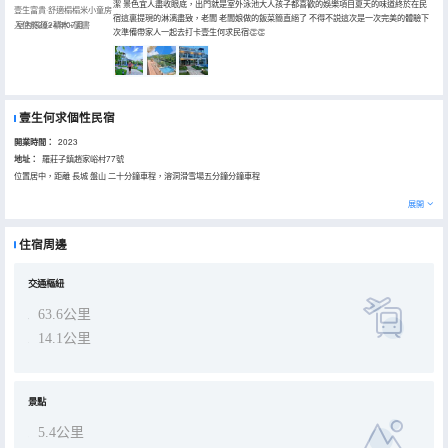
潔 景色宜人盡收眼底，出門就是室外泳池大人孩子都喜歡的娛樂項目夏天的味道終於在民
壹生富貴·舒適榻榻米小童房
宿這裏提現的淋漓盡致，老闆 老闆娘做的飯菜簡直絕了 不得不説這次是一次完美的體驗下
·室內帳篷+積木+圖書
入住於2024年07月
次準備帶家人一起去打卡壹生何求民宿👏👏
壹生何求個性民宿
開業時間：
2023
地址：
羅莊子鎮趙家峪村77號
位置居中，距離 長城 盤山 二十分鐘車程，溶洞滑雪場五分鐘分鐘車程
展開
住宿周邊
交通樞紐
63.6公里
14.1公里
景點
5.4公里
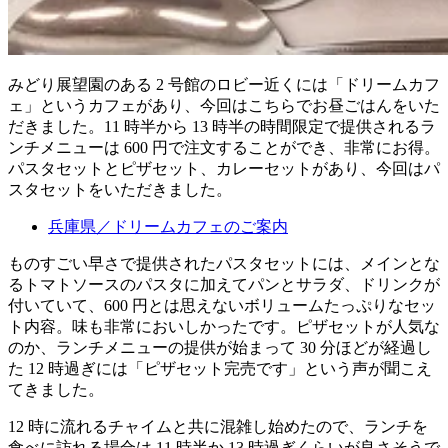
みどり展望園のある 2 号館のロビー近くには「ドリームカフ
ェ」というカフェがあり、今回はこちらでお昼ごはんをいた
だきました。11 時半から 13 時半の時間限定で提供されるラ
ンチメニューは 600 円で注文することができ、非常にお得。
パスタセットとピザセット、カレーセットがあり、今回はパ
スタセットをいただきました。
兵庫県／ドリームカフェのご案内
ものすごい早さで提供されたパスタセットには、メインとな
るトマトソースのパスタに加えてパンとサラダ、ドリンクが
付いていて、600 円とは思えないボリュームたっぷりなセッ
ト内容。味も非常においしかったです。ピザセットが人気な
のか、ランチメニューの提供が始まって 30 分ほどが経過し
た 12 時過ぎには「ピザセット完売です」という声が聞こえ
てきました。
12 時に流れるチャイムと共に混雑し始めたので、ランチを
食べに訪れる場合は 11 時半か 13 時過ぎくらいが良さそうで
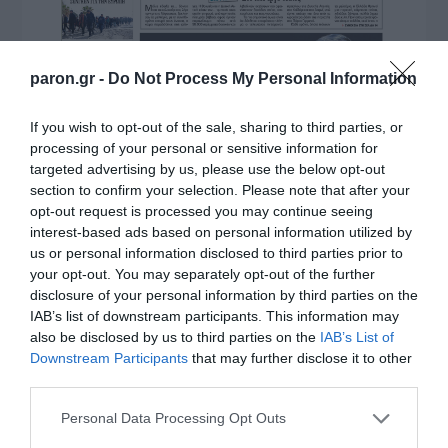
paron.gr -
Do Not Process My Personal Information
If you wish to opt-out of the sale, sharing to third parties, or
processing of your personal or sensitive information for
targeted advertising by us, please use the below opt-out
section to confirm your selection. Please note that after your
opt-out request is processed you may continue seeing
interest-based ads based on personal information utilized by
us or personal information disclosed to third parties prior to
your opt-out. You may separately opt-out of the further
disclosure of your personal information by third parties on the
IAB’s list of downstream participants. This information may
also be disclosed by us to third parties on the
IAB’s List of
Downstream Participants
that may further disclose it to other
third parties.
Please note that this website/app uses one or more Google
Personal Data Processing Opt Outs
services and may gather and store information including but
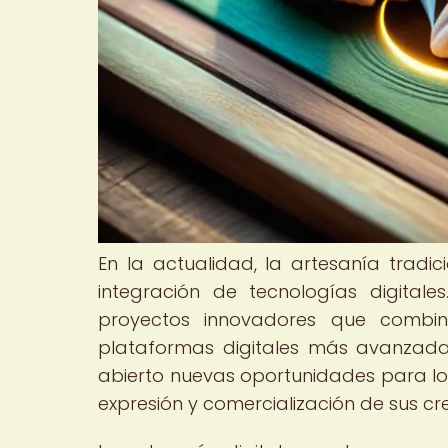
En la actualidad, la artesanía tradi
integración de tecnologías digita
proyectos innovadores que combin
plataformas digitales más avanzadas.
abierto nuevas oportunidades para lo
expresión y comercialización de sus cr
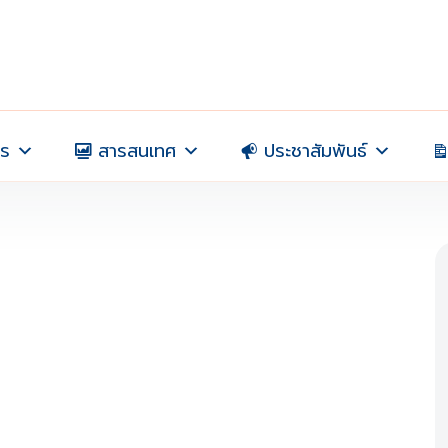
าร
สารสนเทศ
ประชาสัมพันธ์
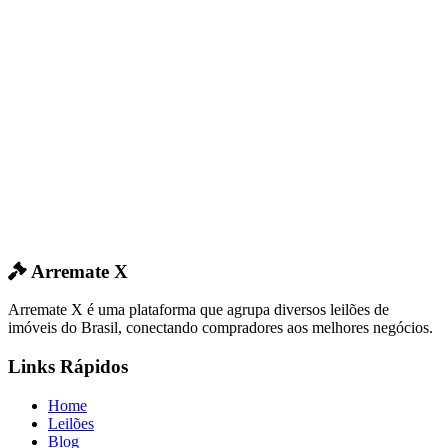
Arremate X
Arremate X é uma plataforma que agrupa diversos leilões de
imóveis do Brasil, conectando compradores aos melhores negócios.
Links Rápidos
Home
Leilões
Blog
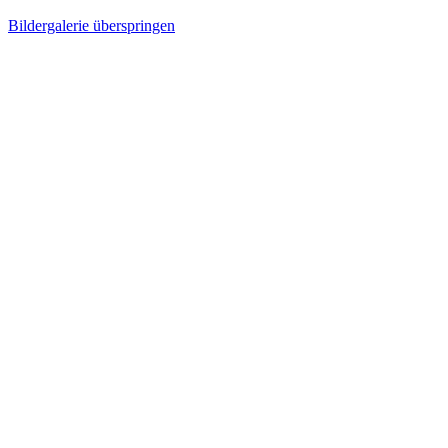
Bildergalerie überspringen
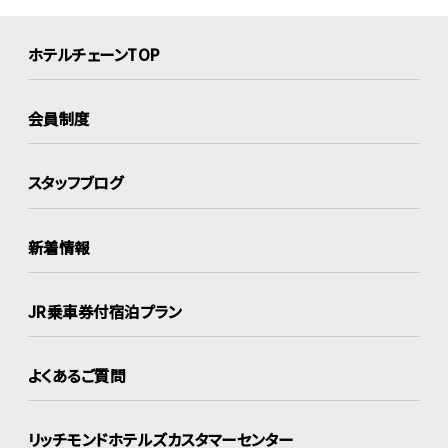
ホテルチェーンTOP
会員制度
スタッフブログ
新着情報
JR乗車券付宿泊プラン
よくあるご質問
リッチモンドホテルズ
カスタマーセンター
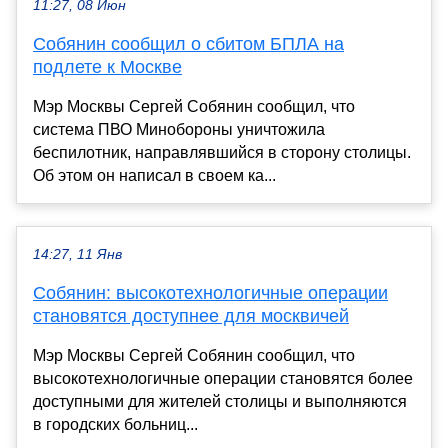
11:27, 08 Июн
Собянин сообщил о сбитом БПЛА на
подлете к Москве
Мэр Москвы Сергей Собянин сообщил, что
система ПВО Минобороны уничтожила
беспилотник, направлявшийся в сторону столицы.
Об этом он написал в своем ка...
14:27, 11 Янв
Собянин: высокотехнологичные операции
становятся доступнее для москвичей
Мэр Москвы Сергей Собянин сообщил, что
высокотехнологичные операции становятся более
доступными для жителей столицы и выполняются
в городских больниц...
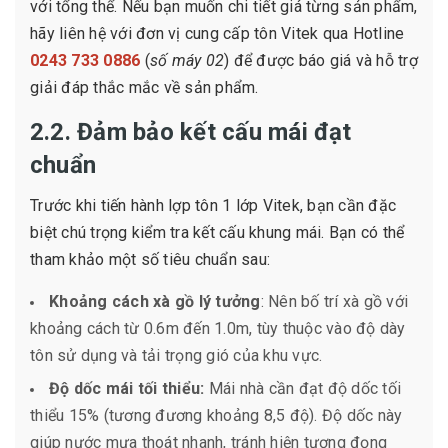
với tổng thể. Nếu bạn muốn chi tiết giá từng sản phẩm,
hãy liên hệ với đơn vị cung cấp tôn Vitek qua Hotline
0243 733 0886
(
số máy 02
) để được báo giá và hỗ trợ
giải đáp thắc mắc về sản phẩm.
2.2. Đảm bảo kết cấu mái đạt
chuẩn
Trước khi tiến hành lợp tôn 1 lớp Vitek, bạn cần đặc
biệt chú trọng kiểm tra kết cấu khung mái. Bạn có thể
tham khảo một số tiêu chuẩn sau:
Khoảng cách xà gồ lý tưởng
: Nên bố trí xà gồ với
khoảng cách từ 0.6m đến 1.0m, tùy thuộc vào độ dày
tôn sử dụng và tải trọng gió của khu vực.
Độ dốc mái tối thiểu:
Mái nhà cần đạt độ dốc tối
thiểu 15% (tương đương khoảng 8,5 độ). Độ dốc này
giúp nước mưa thoát nhanh, tránh hiện tượng đọng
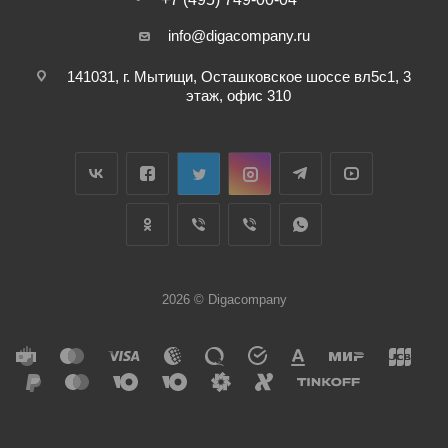
info@digacompany.ru
141031, г. Мытищи, Осташковское шоссе вл5с1, 3
этаж, офис 310
2026 © Digacompany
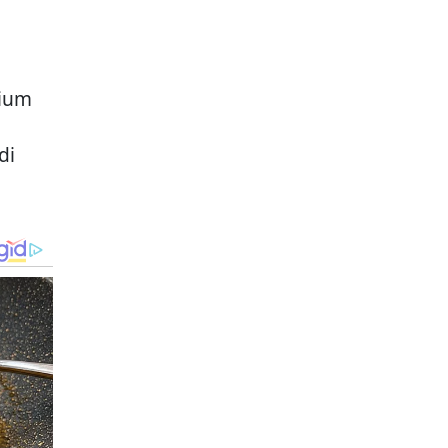
dium
di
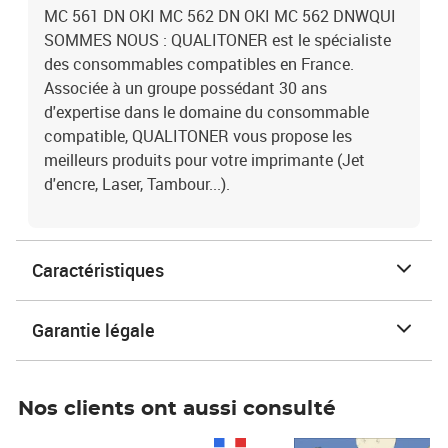
MC 561 DN OKI MC 562 DN OKI MC 562 DNWQUI
SOMMES NOUS : QUALITONER est le spécialiste
des consommables compatibles en France.
Associée à un groupe possédant 30 ans
d'expertise dans le domaine du consommable
compatible, QUALITONER vous propose les
meilleurs produits pour votre imprimante (Jet
d'encre, Laser, Tambour...).
Caractéristiques
Garantie légale
Nos clients ont aussi consulté
Prix 1 490,00€
Prix 7,50€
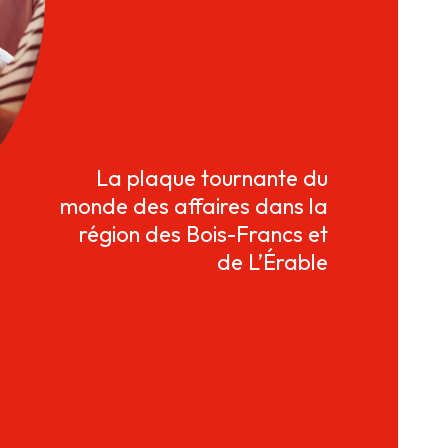
La plaque tournante du
monde des affaires dans la
région des Bois-Francs et
de L’Érable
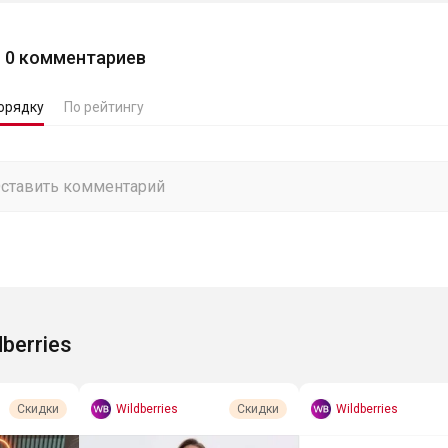
0
комментариев
орядку
По рейтингу
dberries
Wildberries
Wildberries
Скидки
Скидки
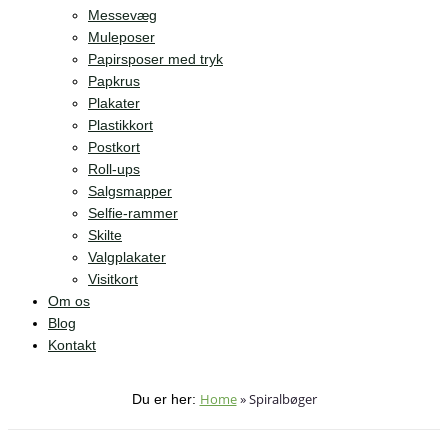
Messevæg
Muleposer
Papirsposer med tryk
Papkrus
Plakater
Plastikkort
Postkort
Roll-ups
Salgsmapper
Selfie-rammer
Skilte
Valgplakater
Visitkort
Om os
Blog
Kontakt
Home
»
Spiralbøger
Du er her:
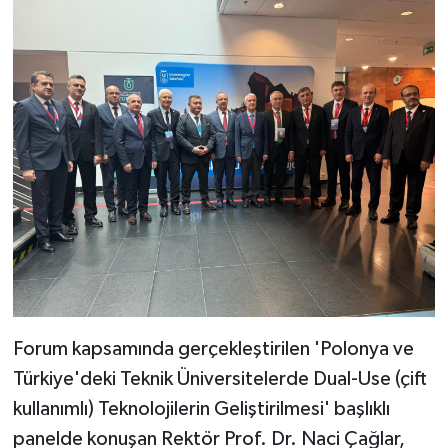
Forum kapsamında gerçekleştirilen 'Polonya ve
Türkiye'deki Teknik Üniversitelerde Dual-Use (çift
kullanımlı) Teknolojilerin Geliştirilmesi' başlıklı
panelde konuşan Rektör Prof. Dr. Naci Çağlar,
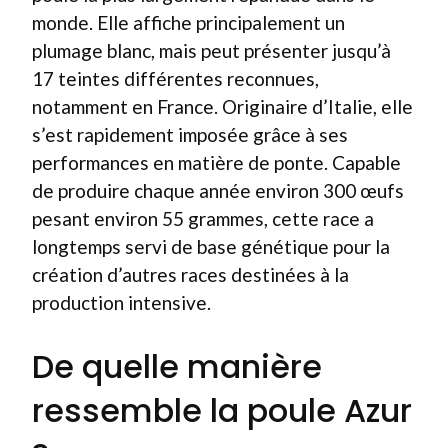
monde. Elle affiche principalement un
plumage blanc, mais peut présenter jusqu’à
17 teintes différentes reconnues,
notamment en France. Originaire d’Italie, elle
s’est rapidement imposée grâce à ses
performances en matière de ponte. Capable
de produire chaque année environ 300 œufs
pesant environ 55 grammes, cette race a
longtemps servi de base génétique pour la
création d’autres races destinées à la
production intensive.
De quelle manière
ressemble la poule Azur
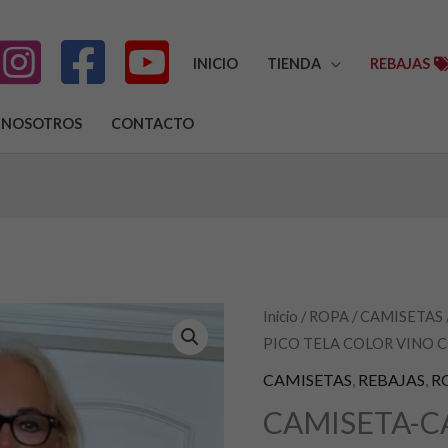
INICIO
TIENDA
REBAJAS
NOSOTROS
CONTACTO
CAMISETA-
Inicio
/
ROPA
/
CAMISETAS
El
E
PICO TELA COLOR VINO 
CAMISETAS
precio
p
ESCOTE
CAMISETAS
,
REBAJAS
,
R
PICO
original
a
CAMISETA-C
TELA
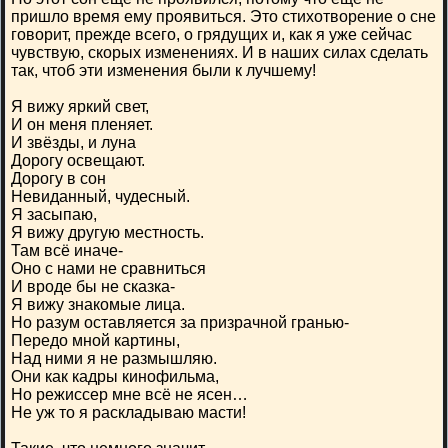
пришло время ему проявиться. Это стихотворение о сне
говорит, прежде всего, о грядущих и, как я уже сейчас
чувствую, скорых изменениях. И в наших силах сделать
так, чтоб эти изменения были к лучшему!
Я вижу яркий свет,
И он меня пленяет.
И звёзды, и луна
Дорогу освещают.
Дорогу в сон
Невиданный, чудесный.
Я засыпаю,
Я вижу другую местность.
Там всё иначе-
Оно с нами не сравниться
И вроде бы не сказка-
Я вижу знакомые лица.
Но разум оставляется за призрачной гранью-
Передо мной картины,
Над ними я не размышляю.
Они как кадры кинофильма,
Но режиссер мне всё не ясен…
Не уж то я раскладываю масти!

+++

_What you are asked to do:_
Turn the text lines in the listing above into a JSON list of strings, with one string for each line and no blank lines. Leave out the pictures.

_Solution to the exercise:_
[
  "潔 景色宜人盡收眼底，出門就是室外泳池大人孩子都喜歡的娛樂項目夏天的味道終於在民",
  "壹生富貴·舒適榻榻米小童房",
  "宿這裏提現的淋漓盡致，老闆 老闆娘做的飯菜簡直絕了 不得不説這次是一次完美的體驗下",
  "·室內帳篷+積木+圖書",
  "入住於2024年07月",
  "次準備帶家人一起去打卡壹生何求民宿👏👏",
  "壹生何求個性民宿",
  "開業時間：",
  "2023",
  "地址：",
  "羅莊子鎮趙家峪村77號",
  "位置居中，距離 長城 盤山 二十分鐘車程，溶洞滑雪場五分鐘分鐘車程",
  "展開",
  "住宿周邊",
  "交通樞紐",
  "63.6公里",
  "14.1公里",
  "景點",
  "5.4公里",
  "みどり展望園のある 2 号館のロビー近くには「ドリームカフ",
  "ェ」というカフェがあり、今回はこちらでお昼ごはんをいた",
  "だきました。11 時半から 13 時半の時間限定で提供されるラ",
  "ンチメニューは 600 円で注文することができ、非常にお得。",
  "パスタセットとピザセット、カレーセットがあり、今回はパ",
  "スタセットをいただきました。",
  "兵庫県／ドリームカフェのご案内",
  "ものすごい早さで提供されたパスタセットには、メインとな",
  "るトマトソースのパスタに加えてパンとサラダ、ドリンクが",
  "付いていて、600 円とは思えないボリュームたっぷりなセッ",
  "ト内容。味も非常においしかったです。ピザセットが人気な",
  "のか、ランチメニューの提供が始まって 30 分ほどが経過し",
  "た 12 時過ぎには「ピザセット完売です」という声が聞こえ",
  "てきました。",
  "12 時に流れるチャイムと共に混雑し始めたので、ランチを",
  "食べに訪れる場合は 11 時半か 13 時過ぎくらいが良さそうで",
  "paron.gr -",
  "Do Not Process My Personal Information",
  "If you wish to opt-out of the sale, sharing to third parties, or",
  "processing of your personal or sensitive information for",
  "targeted advertising by us, please use the below opt-out",
  "section to confirm your selection. Please note that after your",
  "opt-out request is processed you may continue seeing",
  "interest-based ads based on personal information utilized by",
  "us or personal information disclosed to third parties prior to",
  "your opt-out. You may separately opt-out of the further",
  "disclosure of your personal information by third parties on the",
  "IAB’s list of downstream participants. This information may",
  "also be disclosed by us to third parties on the",
  "IAB’s List of",
  "Downstream Participants",
  "that may further disclose it to other",
  "third parties.",
  "Please note that this website/app uses one or more Google",
  "Personal Data Processing Opt Outs",
  "services and may gather and store information including but",
  "En la actualidad, la artesanía tradi",
  "integración de tecnologías digita",
  "proyectos innovadores que combin",
  "plataformas digitales más avanzadas.",
  "abierto nuevas oportunidades para lo",
  "expresión y comercialización de sus cr",
  "าร",
  "สารสนเทศ",
  "ประชาสัมพันธ์",
  "Arremate X",
  "Arremate X é uma plataforma que agrupa diversos leilões de",
  "imóveis do Brasil, conectando compradores aos melhores negócios.",
  "Links Rápidos",
  "Home",
  "Leilões",
  "Blog",
  "Bildergalerie überspringen",
  "ホテルチェーンTOP",
  "会員制度",
  "スタッフブログ",
  "新着情報",
  "JR乗車券付宿泊プラン",
  "よくあるご質問",
  "リッチモンドホテルズ",
  "カスタマーセンター",
  "11:27, 08 Июн",
  "Собянин сообщил о сбитом БПЛА на",
  "подлете к Москве",
  "Мэр Москвы Сергей Собянин сообщил, что",
  "система ПВО Минобороны уничтожила",
  "беспилотник, направлявшийся в сторону столицы.",
  "Об этом он написал в своем ка...",
  "14:27, 11 Янв",
  "Собянин: высокотехнологичные операции",
  "становятся доступнее для москвичей",
  "Мэр Москвы Сергей Собянин сообщил, что",
  "высокотехнологичные операции становятся более",
  "доступными для жителей столицы и выполняются",
  "в городских больниц...",
  "với tổng thể. Nếu bạn muốn chi tiết giá từng sản phẩm,",
  "hãy liên hệ với đơn vị cung cấp tôn Vitek qua Hotline",
  "0243 733 0886",
  "(",
  "số máy 02",
  ") để được báo giá và hỗ trợ",
  "giải đáp thắc mắc về sản phẩm.",
  "2.2. Đảm bảo kết cấu mái đạt",
  "chuẩn",
  "Trước khi tiến hành lợp tôn 1 lớp Vitek, bạn cần đặc",
  "biệt chú trọng kiểm tra kết cấu khung mái. Bạn có thể",
  "tham khảo một số tiêu chuẩn sau:",
  "Khoảng cách xà gồ lý tưởng",
  ": Nên bố trí xà gồ với",
  "khoảng cách từ 0.6m đến 1.0m, tùy thuộc vào độ dày",
  "tôn sử dụng và tải trọng gió của khu vực.",
  "Độ dốc mái tối thiểu:",
  "Mái nhà cần đạt độ dốc tối",
  "thiểu 15% (tương đương khoảng 8,5 độ). Độ dốc này",
  "giúp nước mưa thoát nhanh, tránh hiện tượng đọng",
  "info@digacompany.ru",
  "141031, г. Мытищи, Осташковское шоссе вл5с1, 3",
  "этаж, офис 310",
  "2026 © Digacompany",
  "dium",
  "di",
  "MC 561 DN OKI MC 562 DN OKI MC 562 DNWQUI",
  "SOMMES NOUS : QUALITONER est le spécialiste",
  "des consommables compatibles en France.",
  "Associée à un groupe possédant 30 ans",
  "d'expertise dans le domaine du consommable",
  "compatible, QUALITONER vous propose les",
  "meilleurs produits pour votre imprimante (Jet",
  "d'encre, Laser, Tambour...).",
  "Caractéristiques",
  "Garantie légale",
  "Nos clients ont aussi consulté",
  "Prix 1 490,00€",
  "Prix 7,50€",
  "La plaque tournante du",
  "monde des affaires dans la",
  "région des Bois-Francs et",
  "de L’Érable",
  "0",
  "комментариев",
  "орядку",
  "По рейтингу",
  "dberries",
  "Wildberries",
  "Wildberries",
  "Скидки",
  "Скидки",
  "Messevæg",
  "Muleposer",
  "Papirsposer med tryk",
  "Papkrus",
  "Plakater",
  "Plastikkort",
  "Postkort",
  "Roll-ups",
  "Salgsmapper",
  "Selfie-rammer",
  "Skilte",
  "Valgplakater",
  "Visitkort",
  "Om os",
  "Blog",
  "Kontakt",
  "Home",
  "»",
  "Spiralbøger",
  "Du er her:",
  "Forum kapsamında gerçekleştirilen 'Polonya ve",
  "Türkiye'deki Teknik Üniversitelerde Dual-Use (çift",
  "kullanımlı) Teknolojilerin Geliştirilmesi' başlıklı",
  "panelde konuşan Rektör Prof. Dr. Naci Çağlar,",
  "monde. Elle affiche principalement un",
  "plumage blanc, mais peut présenter jusqu’à",
  "17 teintes différentes reconnues,",
  "notamment en France. Originaire d’Italie, elle",
  "s’est rapidement imposée grâce à ses",
  "performances en matière de ponte. Capable",
  "de produire chaque année environ 300 œufs",
  "pesant environ 55 grammes, cette race a",
  "longtemps servi de base génétique pour la",
  "création d’autres races destinées à la",
  "production intensive.",
  "De quelle manière",
  "ressemble la poule Azur",
  "INICIO",
  "TIENDA",
  "REBAJAS",
  "NOSOTROS",
  "CONTACTO",
  "CAMISETA-",
  "Inicio",
  "/",
  "ROPA",
  "/",
  "CAMISETAS",
  "El",
  "E",
  "PICO TELA COLOR VINO ",
  "CAMISETAS",
  "precio",
  "p",
  "ESCOTE",
  "CAMISETAS",
  ",",
  "REBAJAS",
  ",",
  "R",
  "PICO",
  "original",
  "a",
  "CAMISETA-C",
  "TELA",
  "пришло время ему проявиться. Это стихотворение о сне",
  "говорит, прежде всего, о грядущих и, как я уже сейчас",
  "чувствую, скорых изменениях. И в наших силах сделать",
  "так, чтоб эти изменения были к лучшему!",
  "Я вижу яркий свет,",
  "И он меня пленяет.",
  "И звёзды, и луна",
  "Дорогу освещают.",
  "Дорогу в сон",
  "Невиданный, чудесный.",
  "Я засыпаю,",
  "Я вижу другую местность.",
  "Там всё иначе-",
  "Оно с нами не сравниться",
  "И вроде бы не сказка-",
  "Я вижу знакомые лица.",
  "Но разум оставляется за призрачной гранью-",
  "Передо мной картины,",
  "Над ними я не размышляю.",
  "Они как кадры кинофильма,",
  "Но режиссер мне всё не ясен…",
  "Не уж то я раскладываю масти!"
]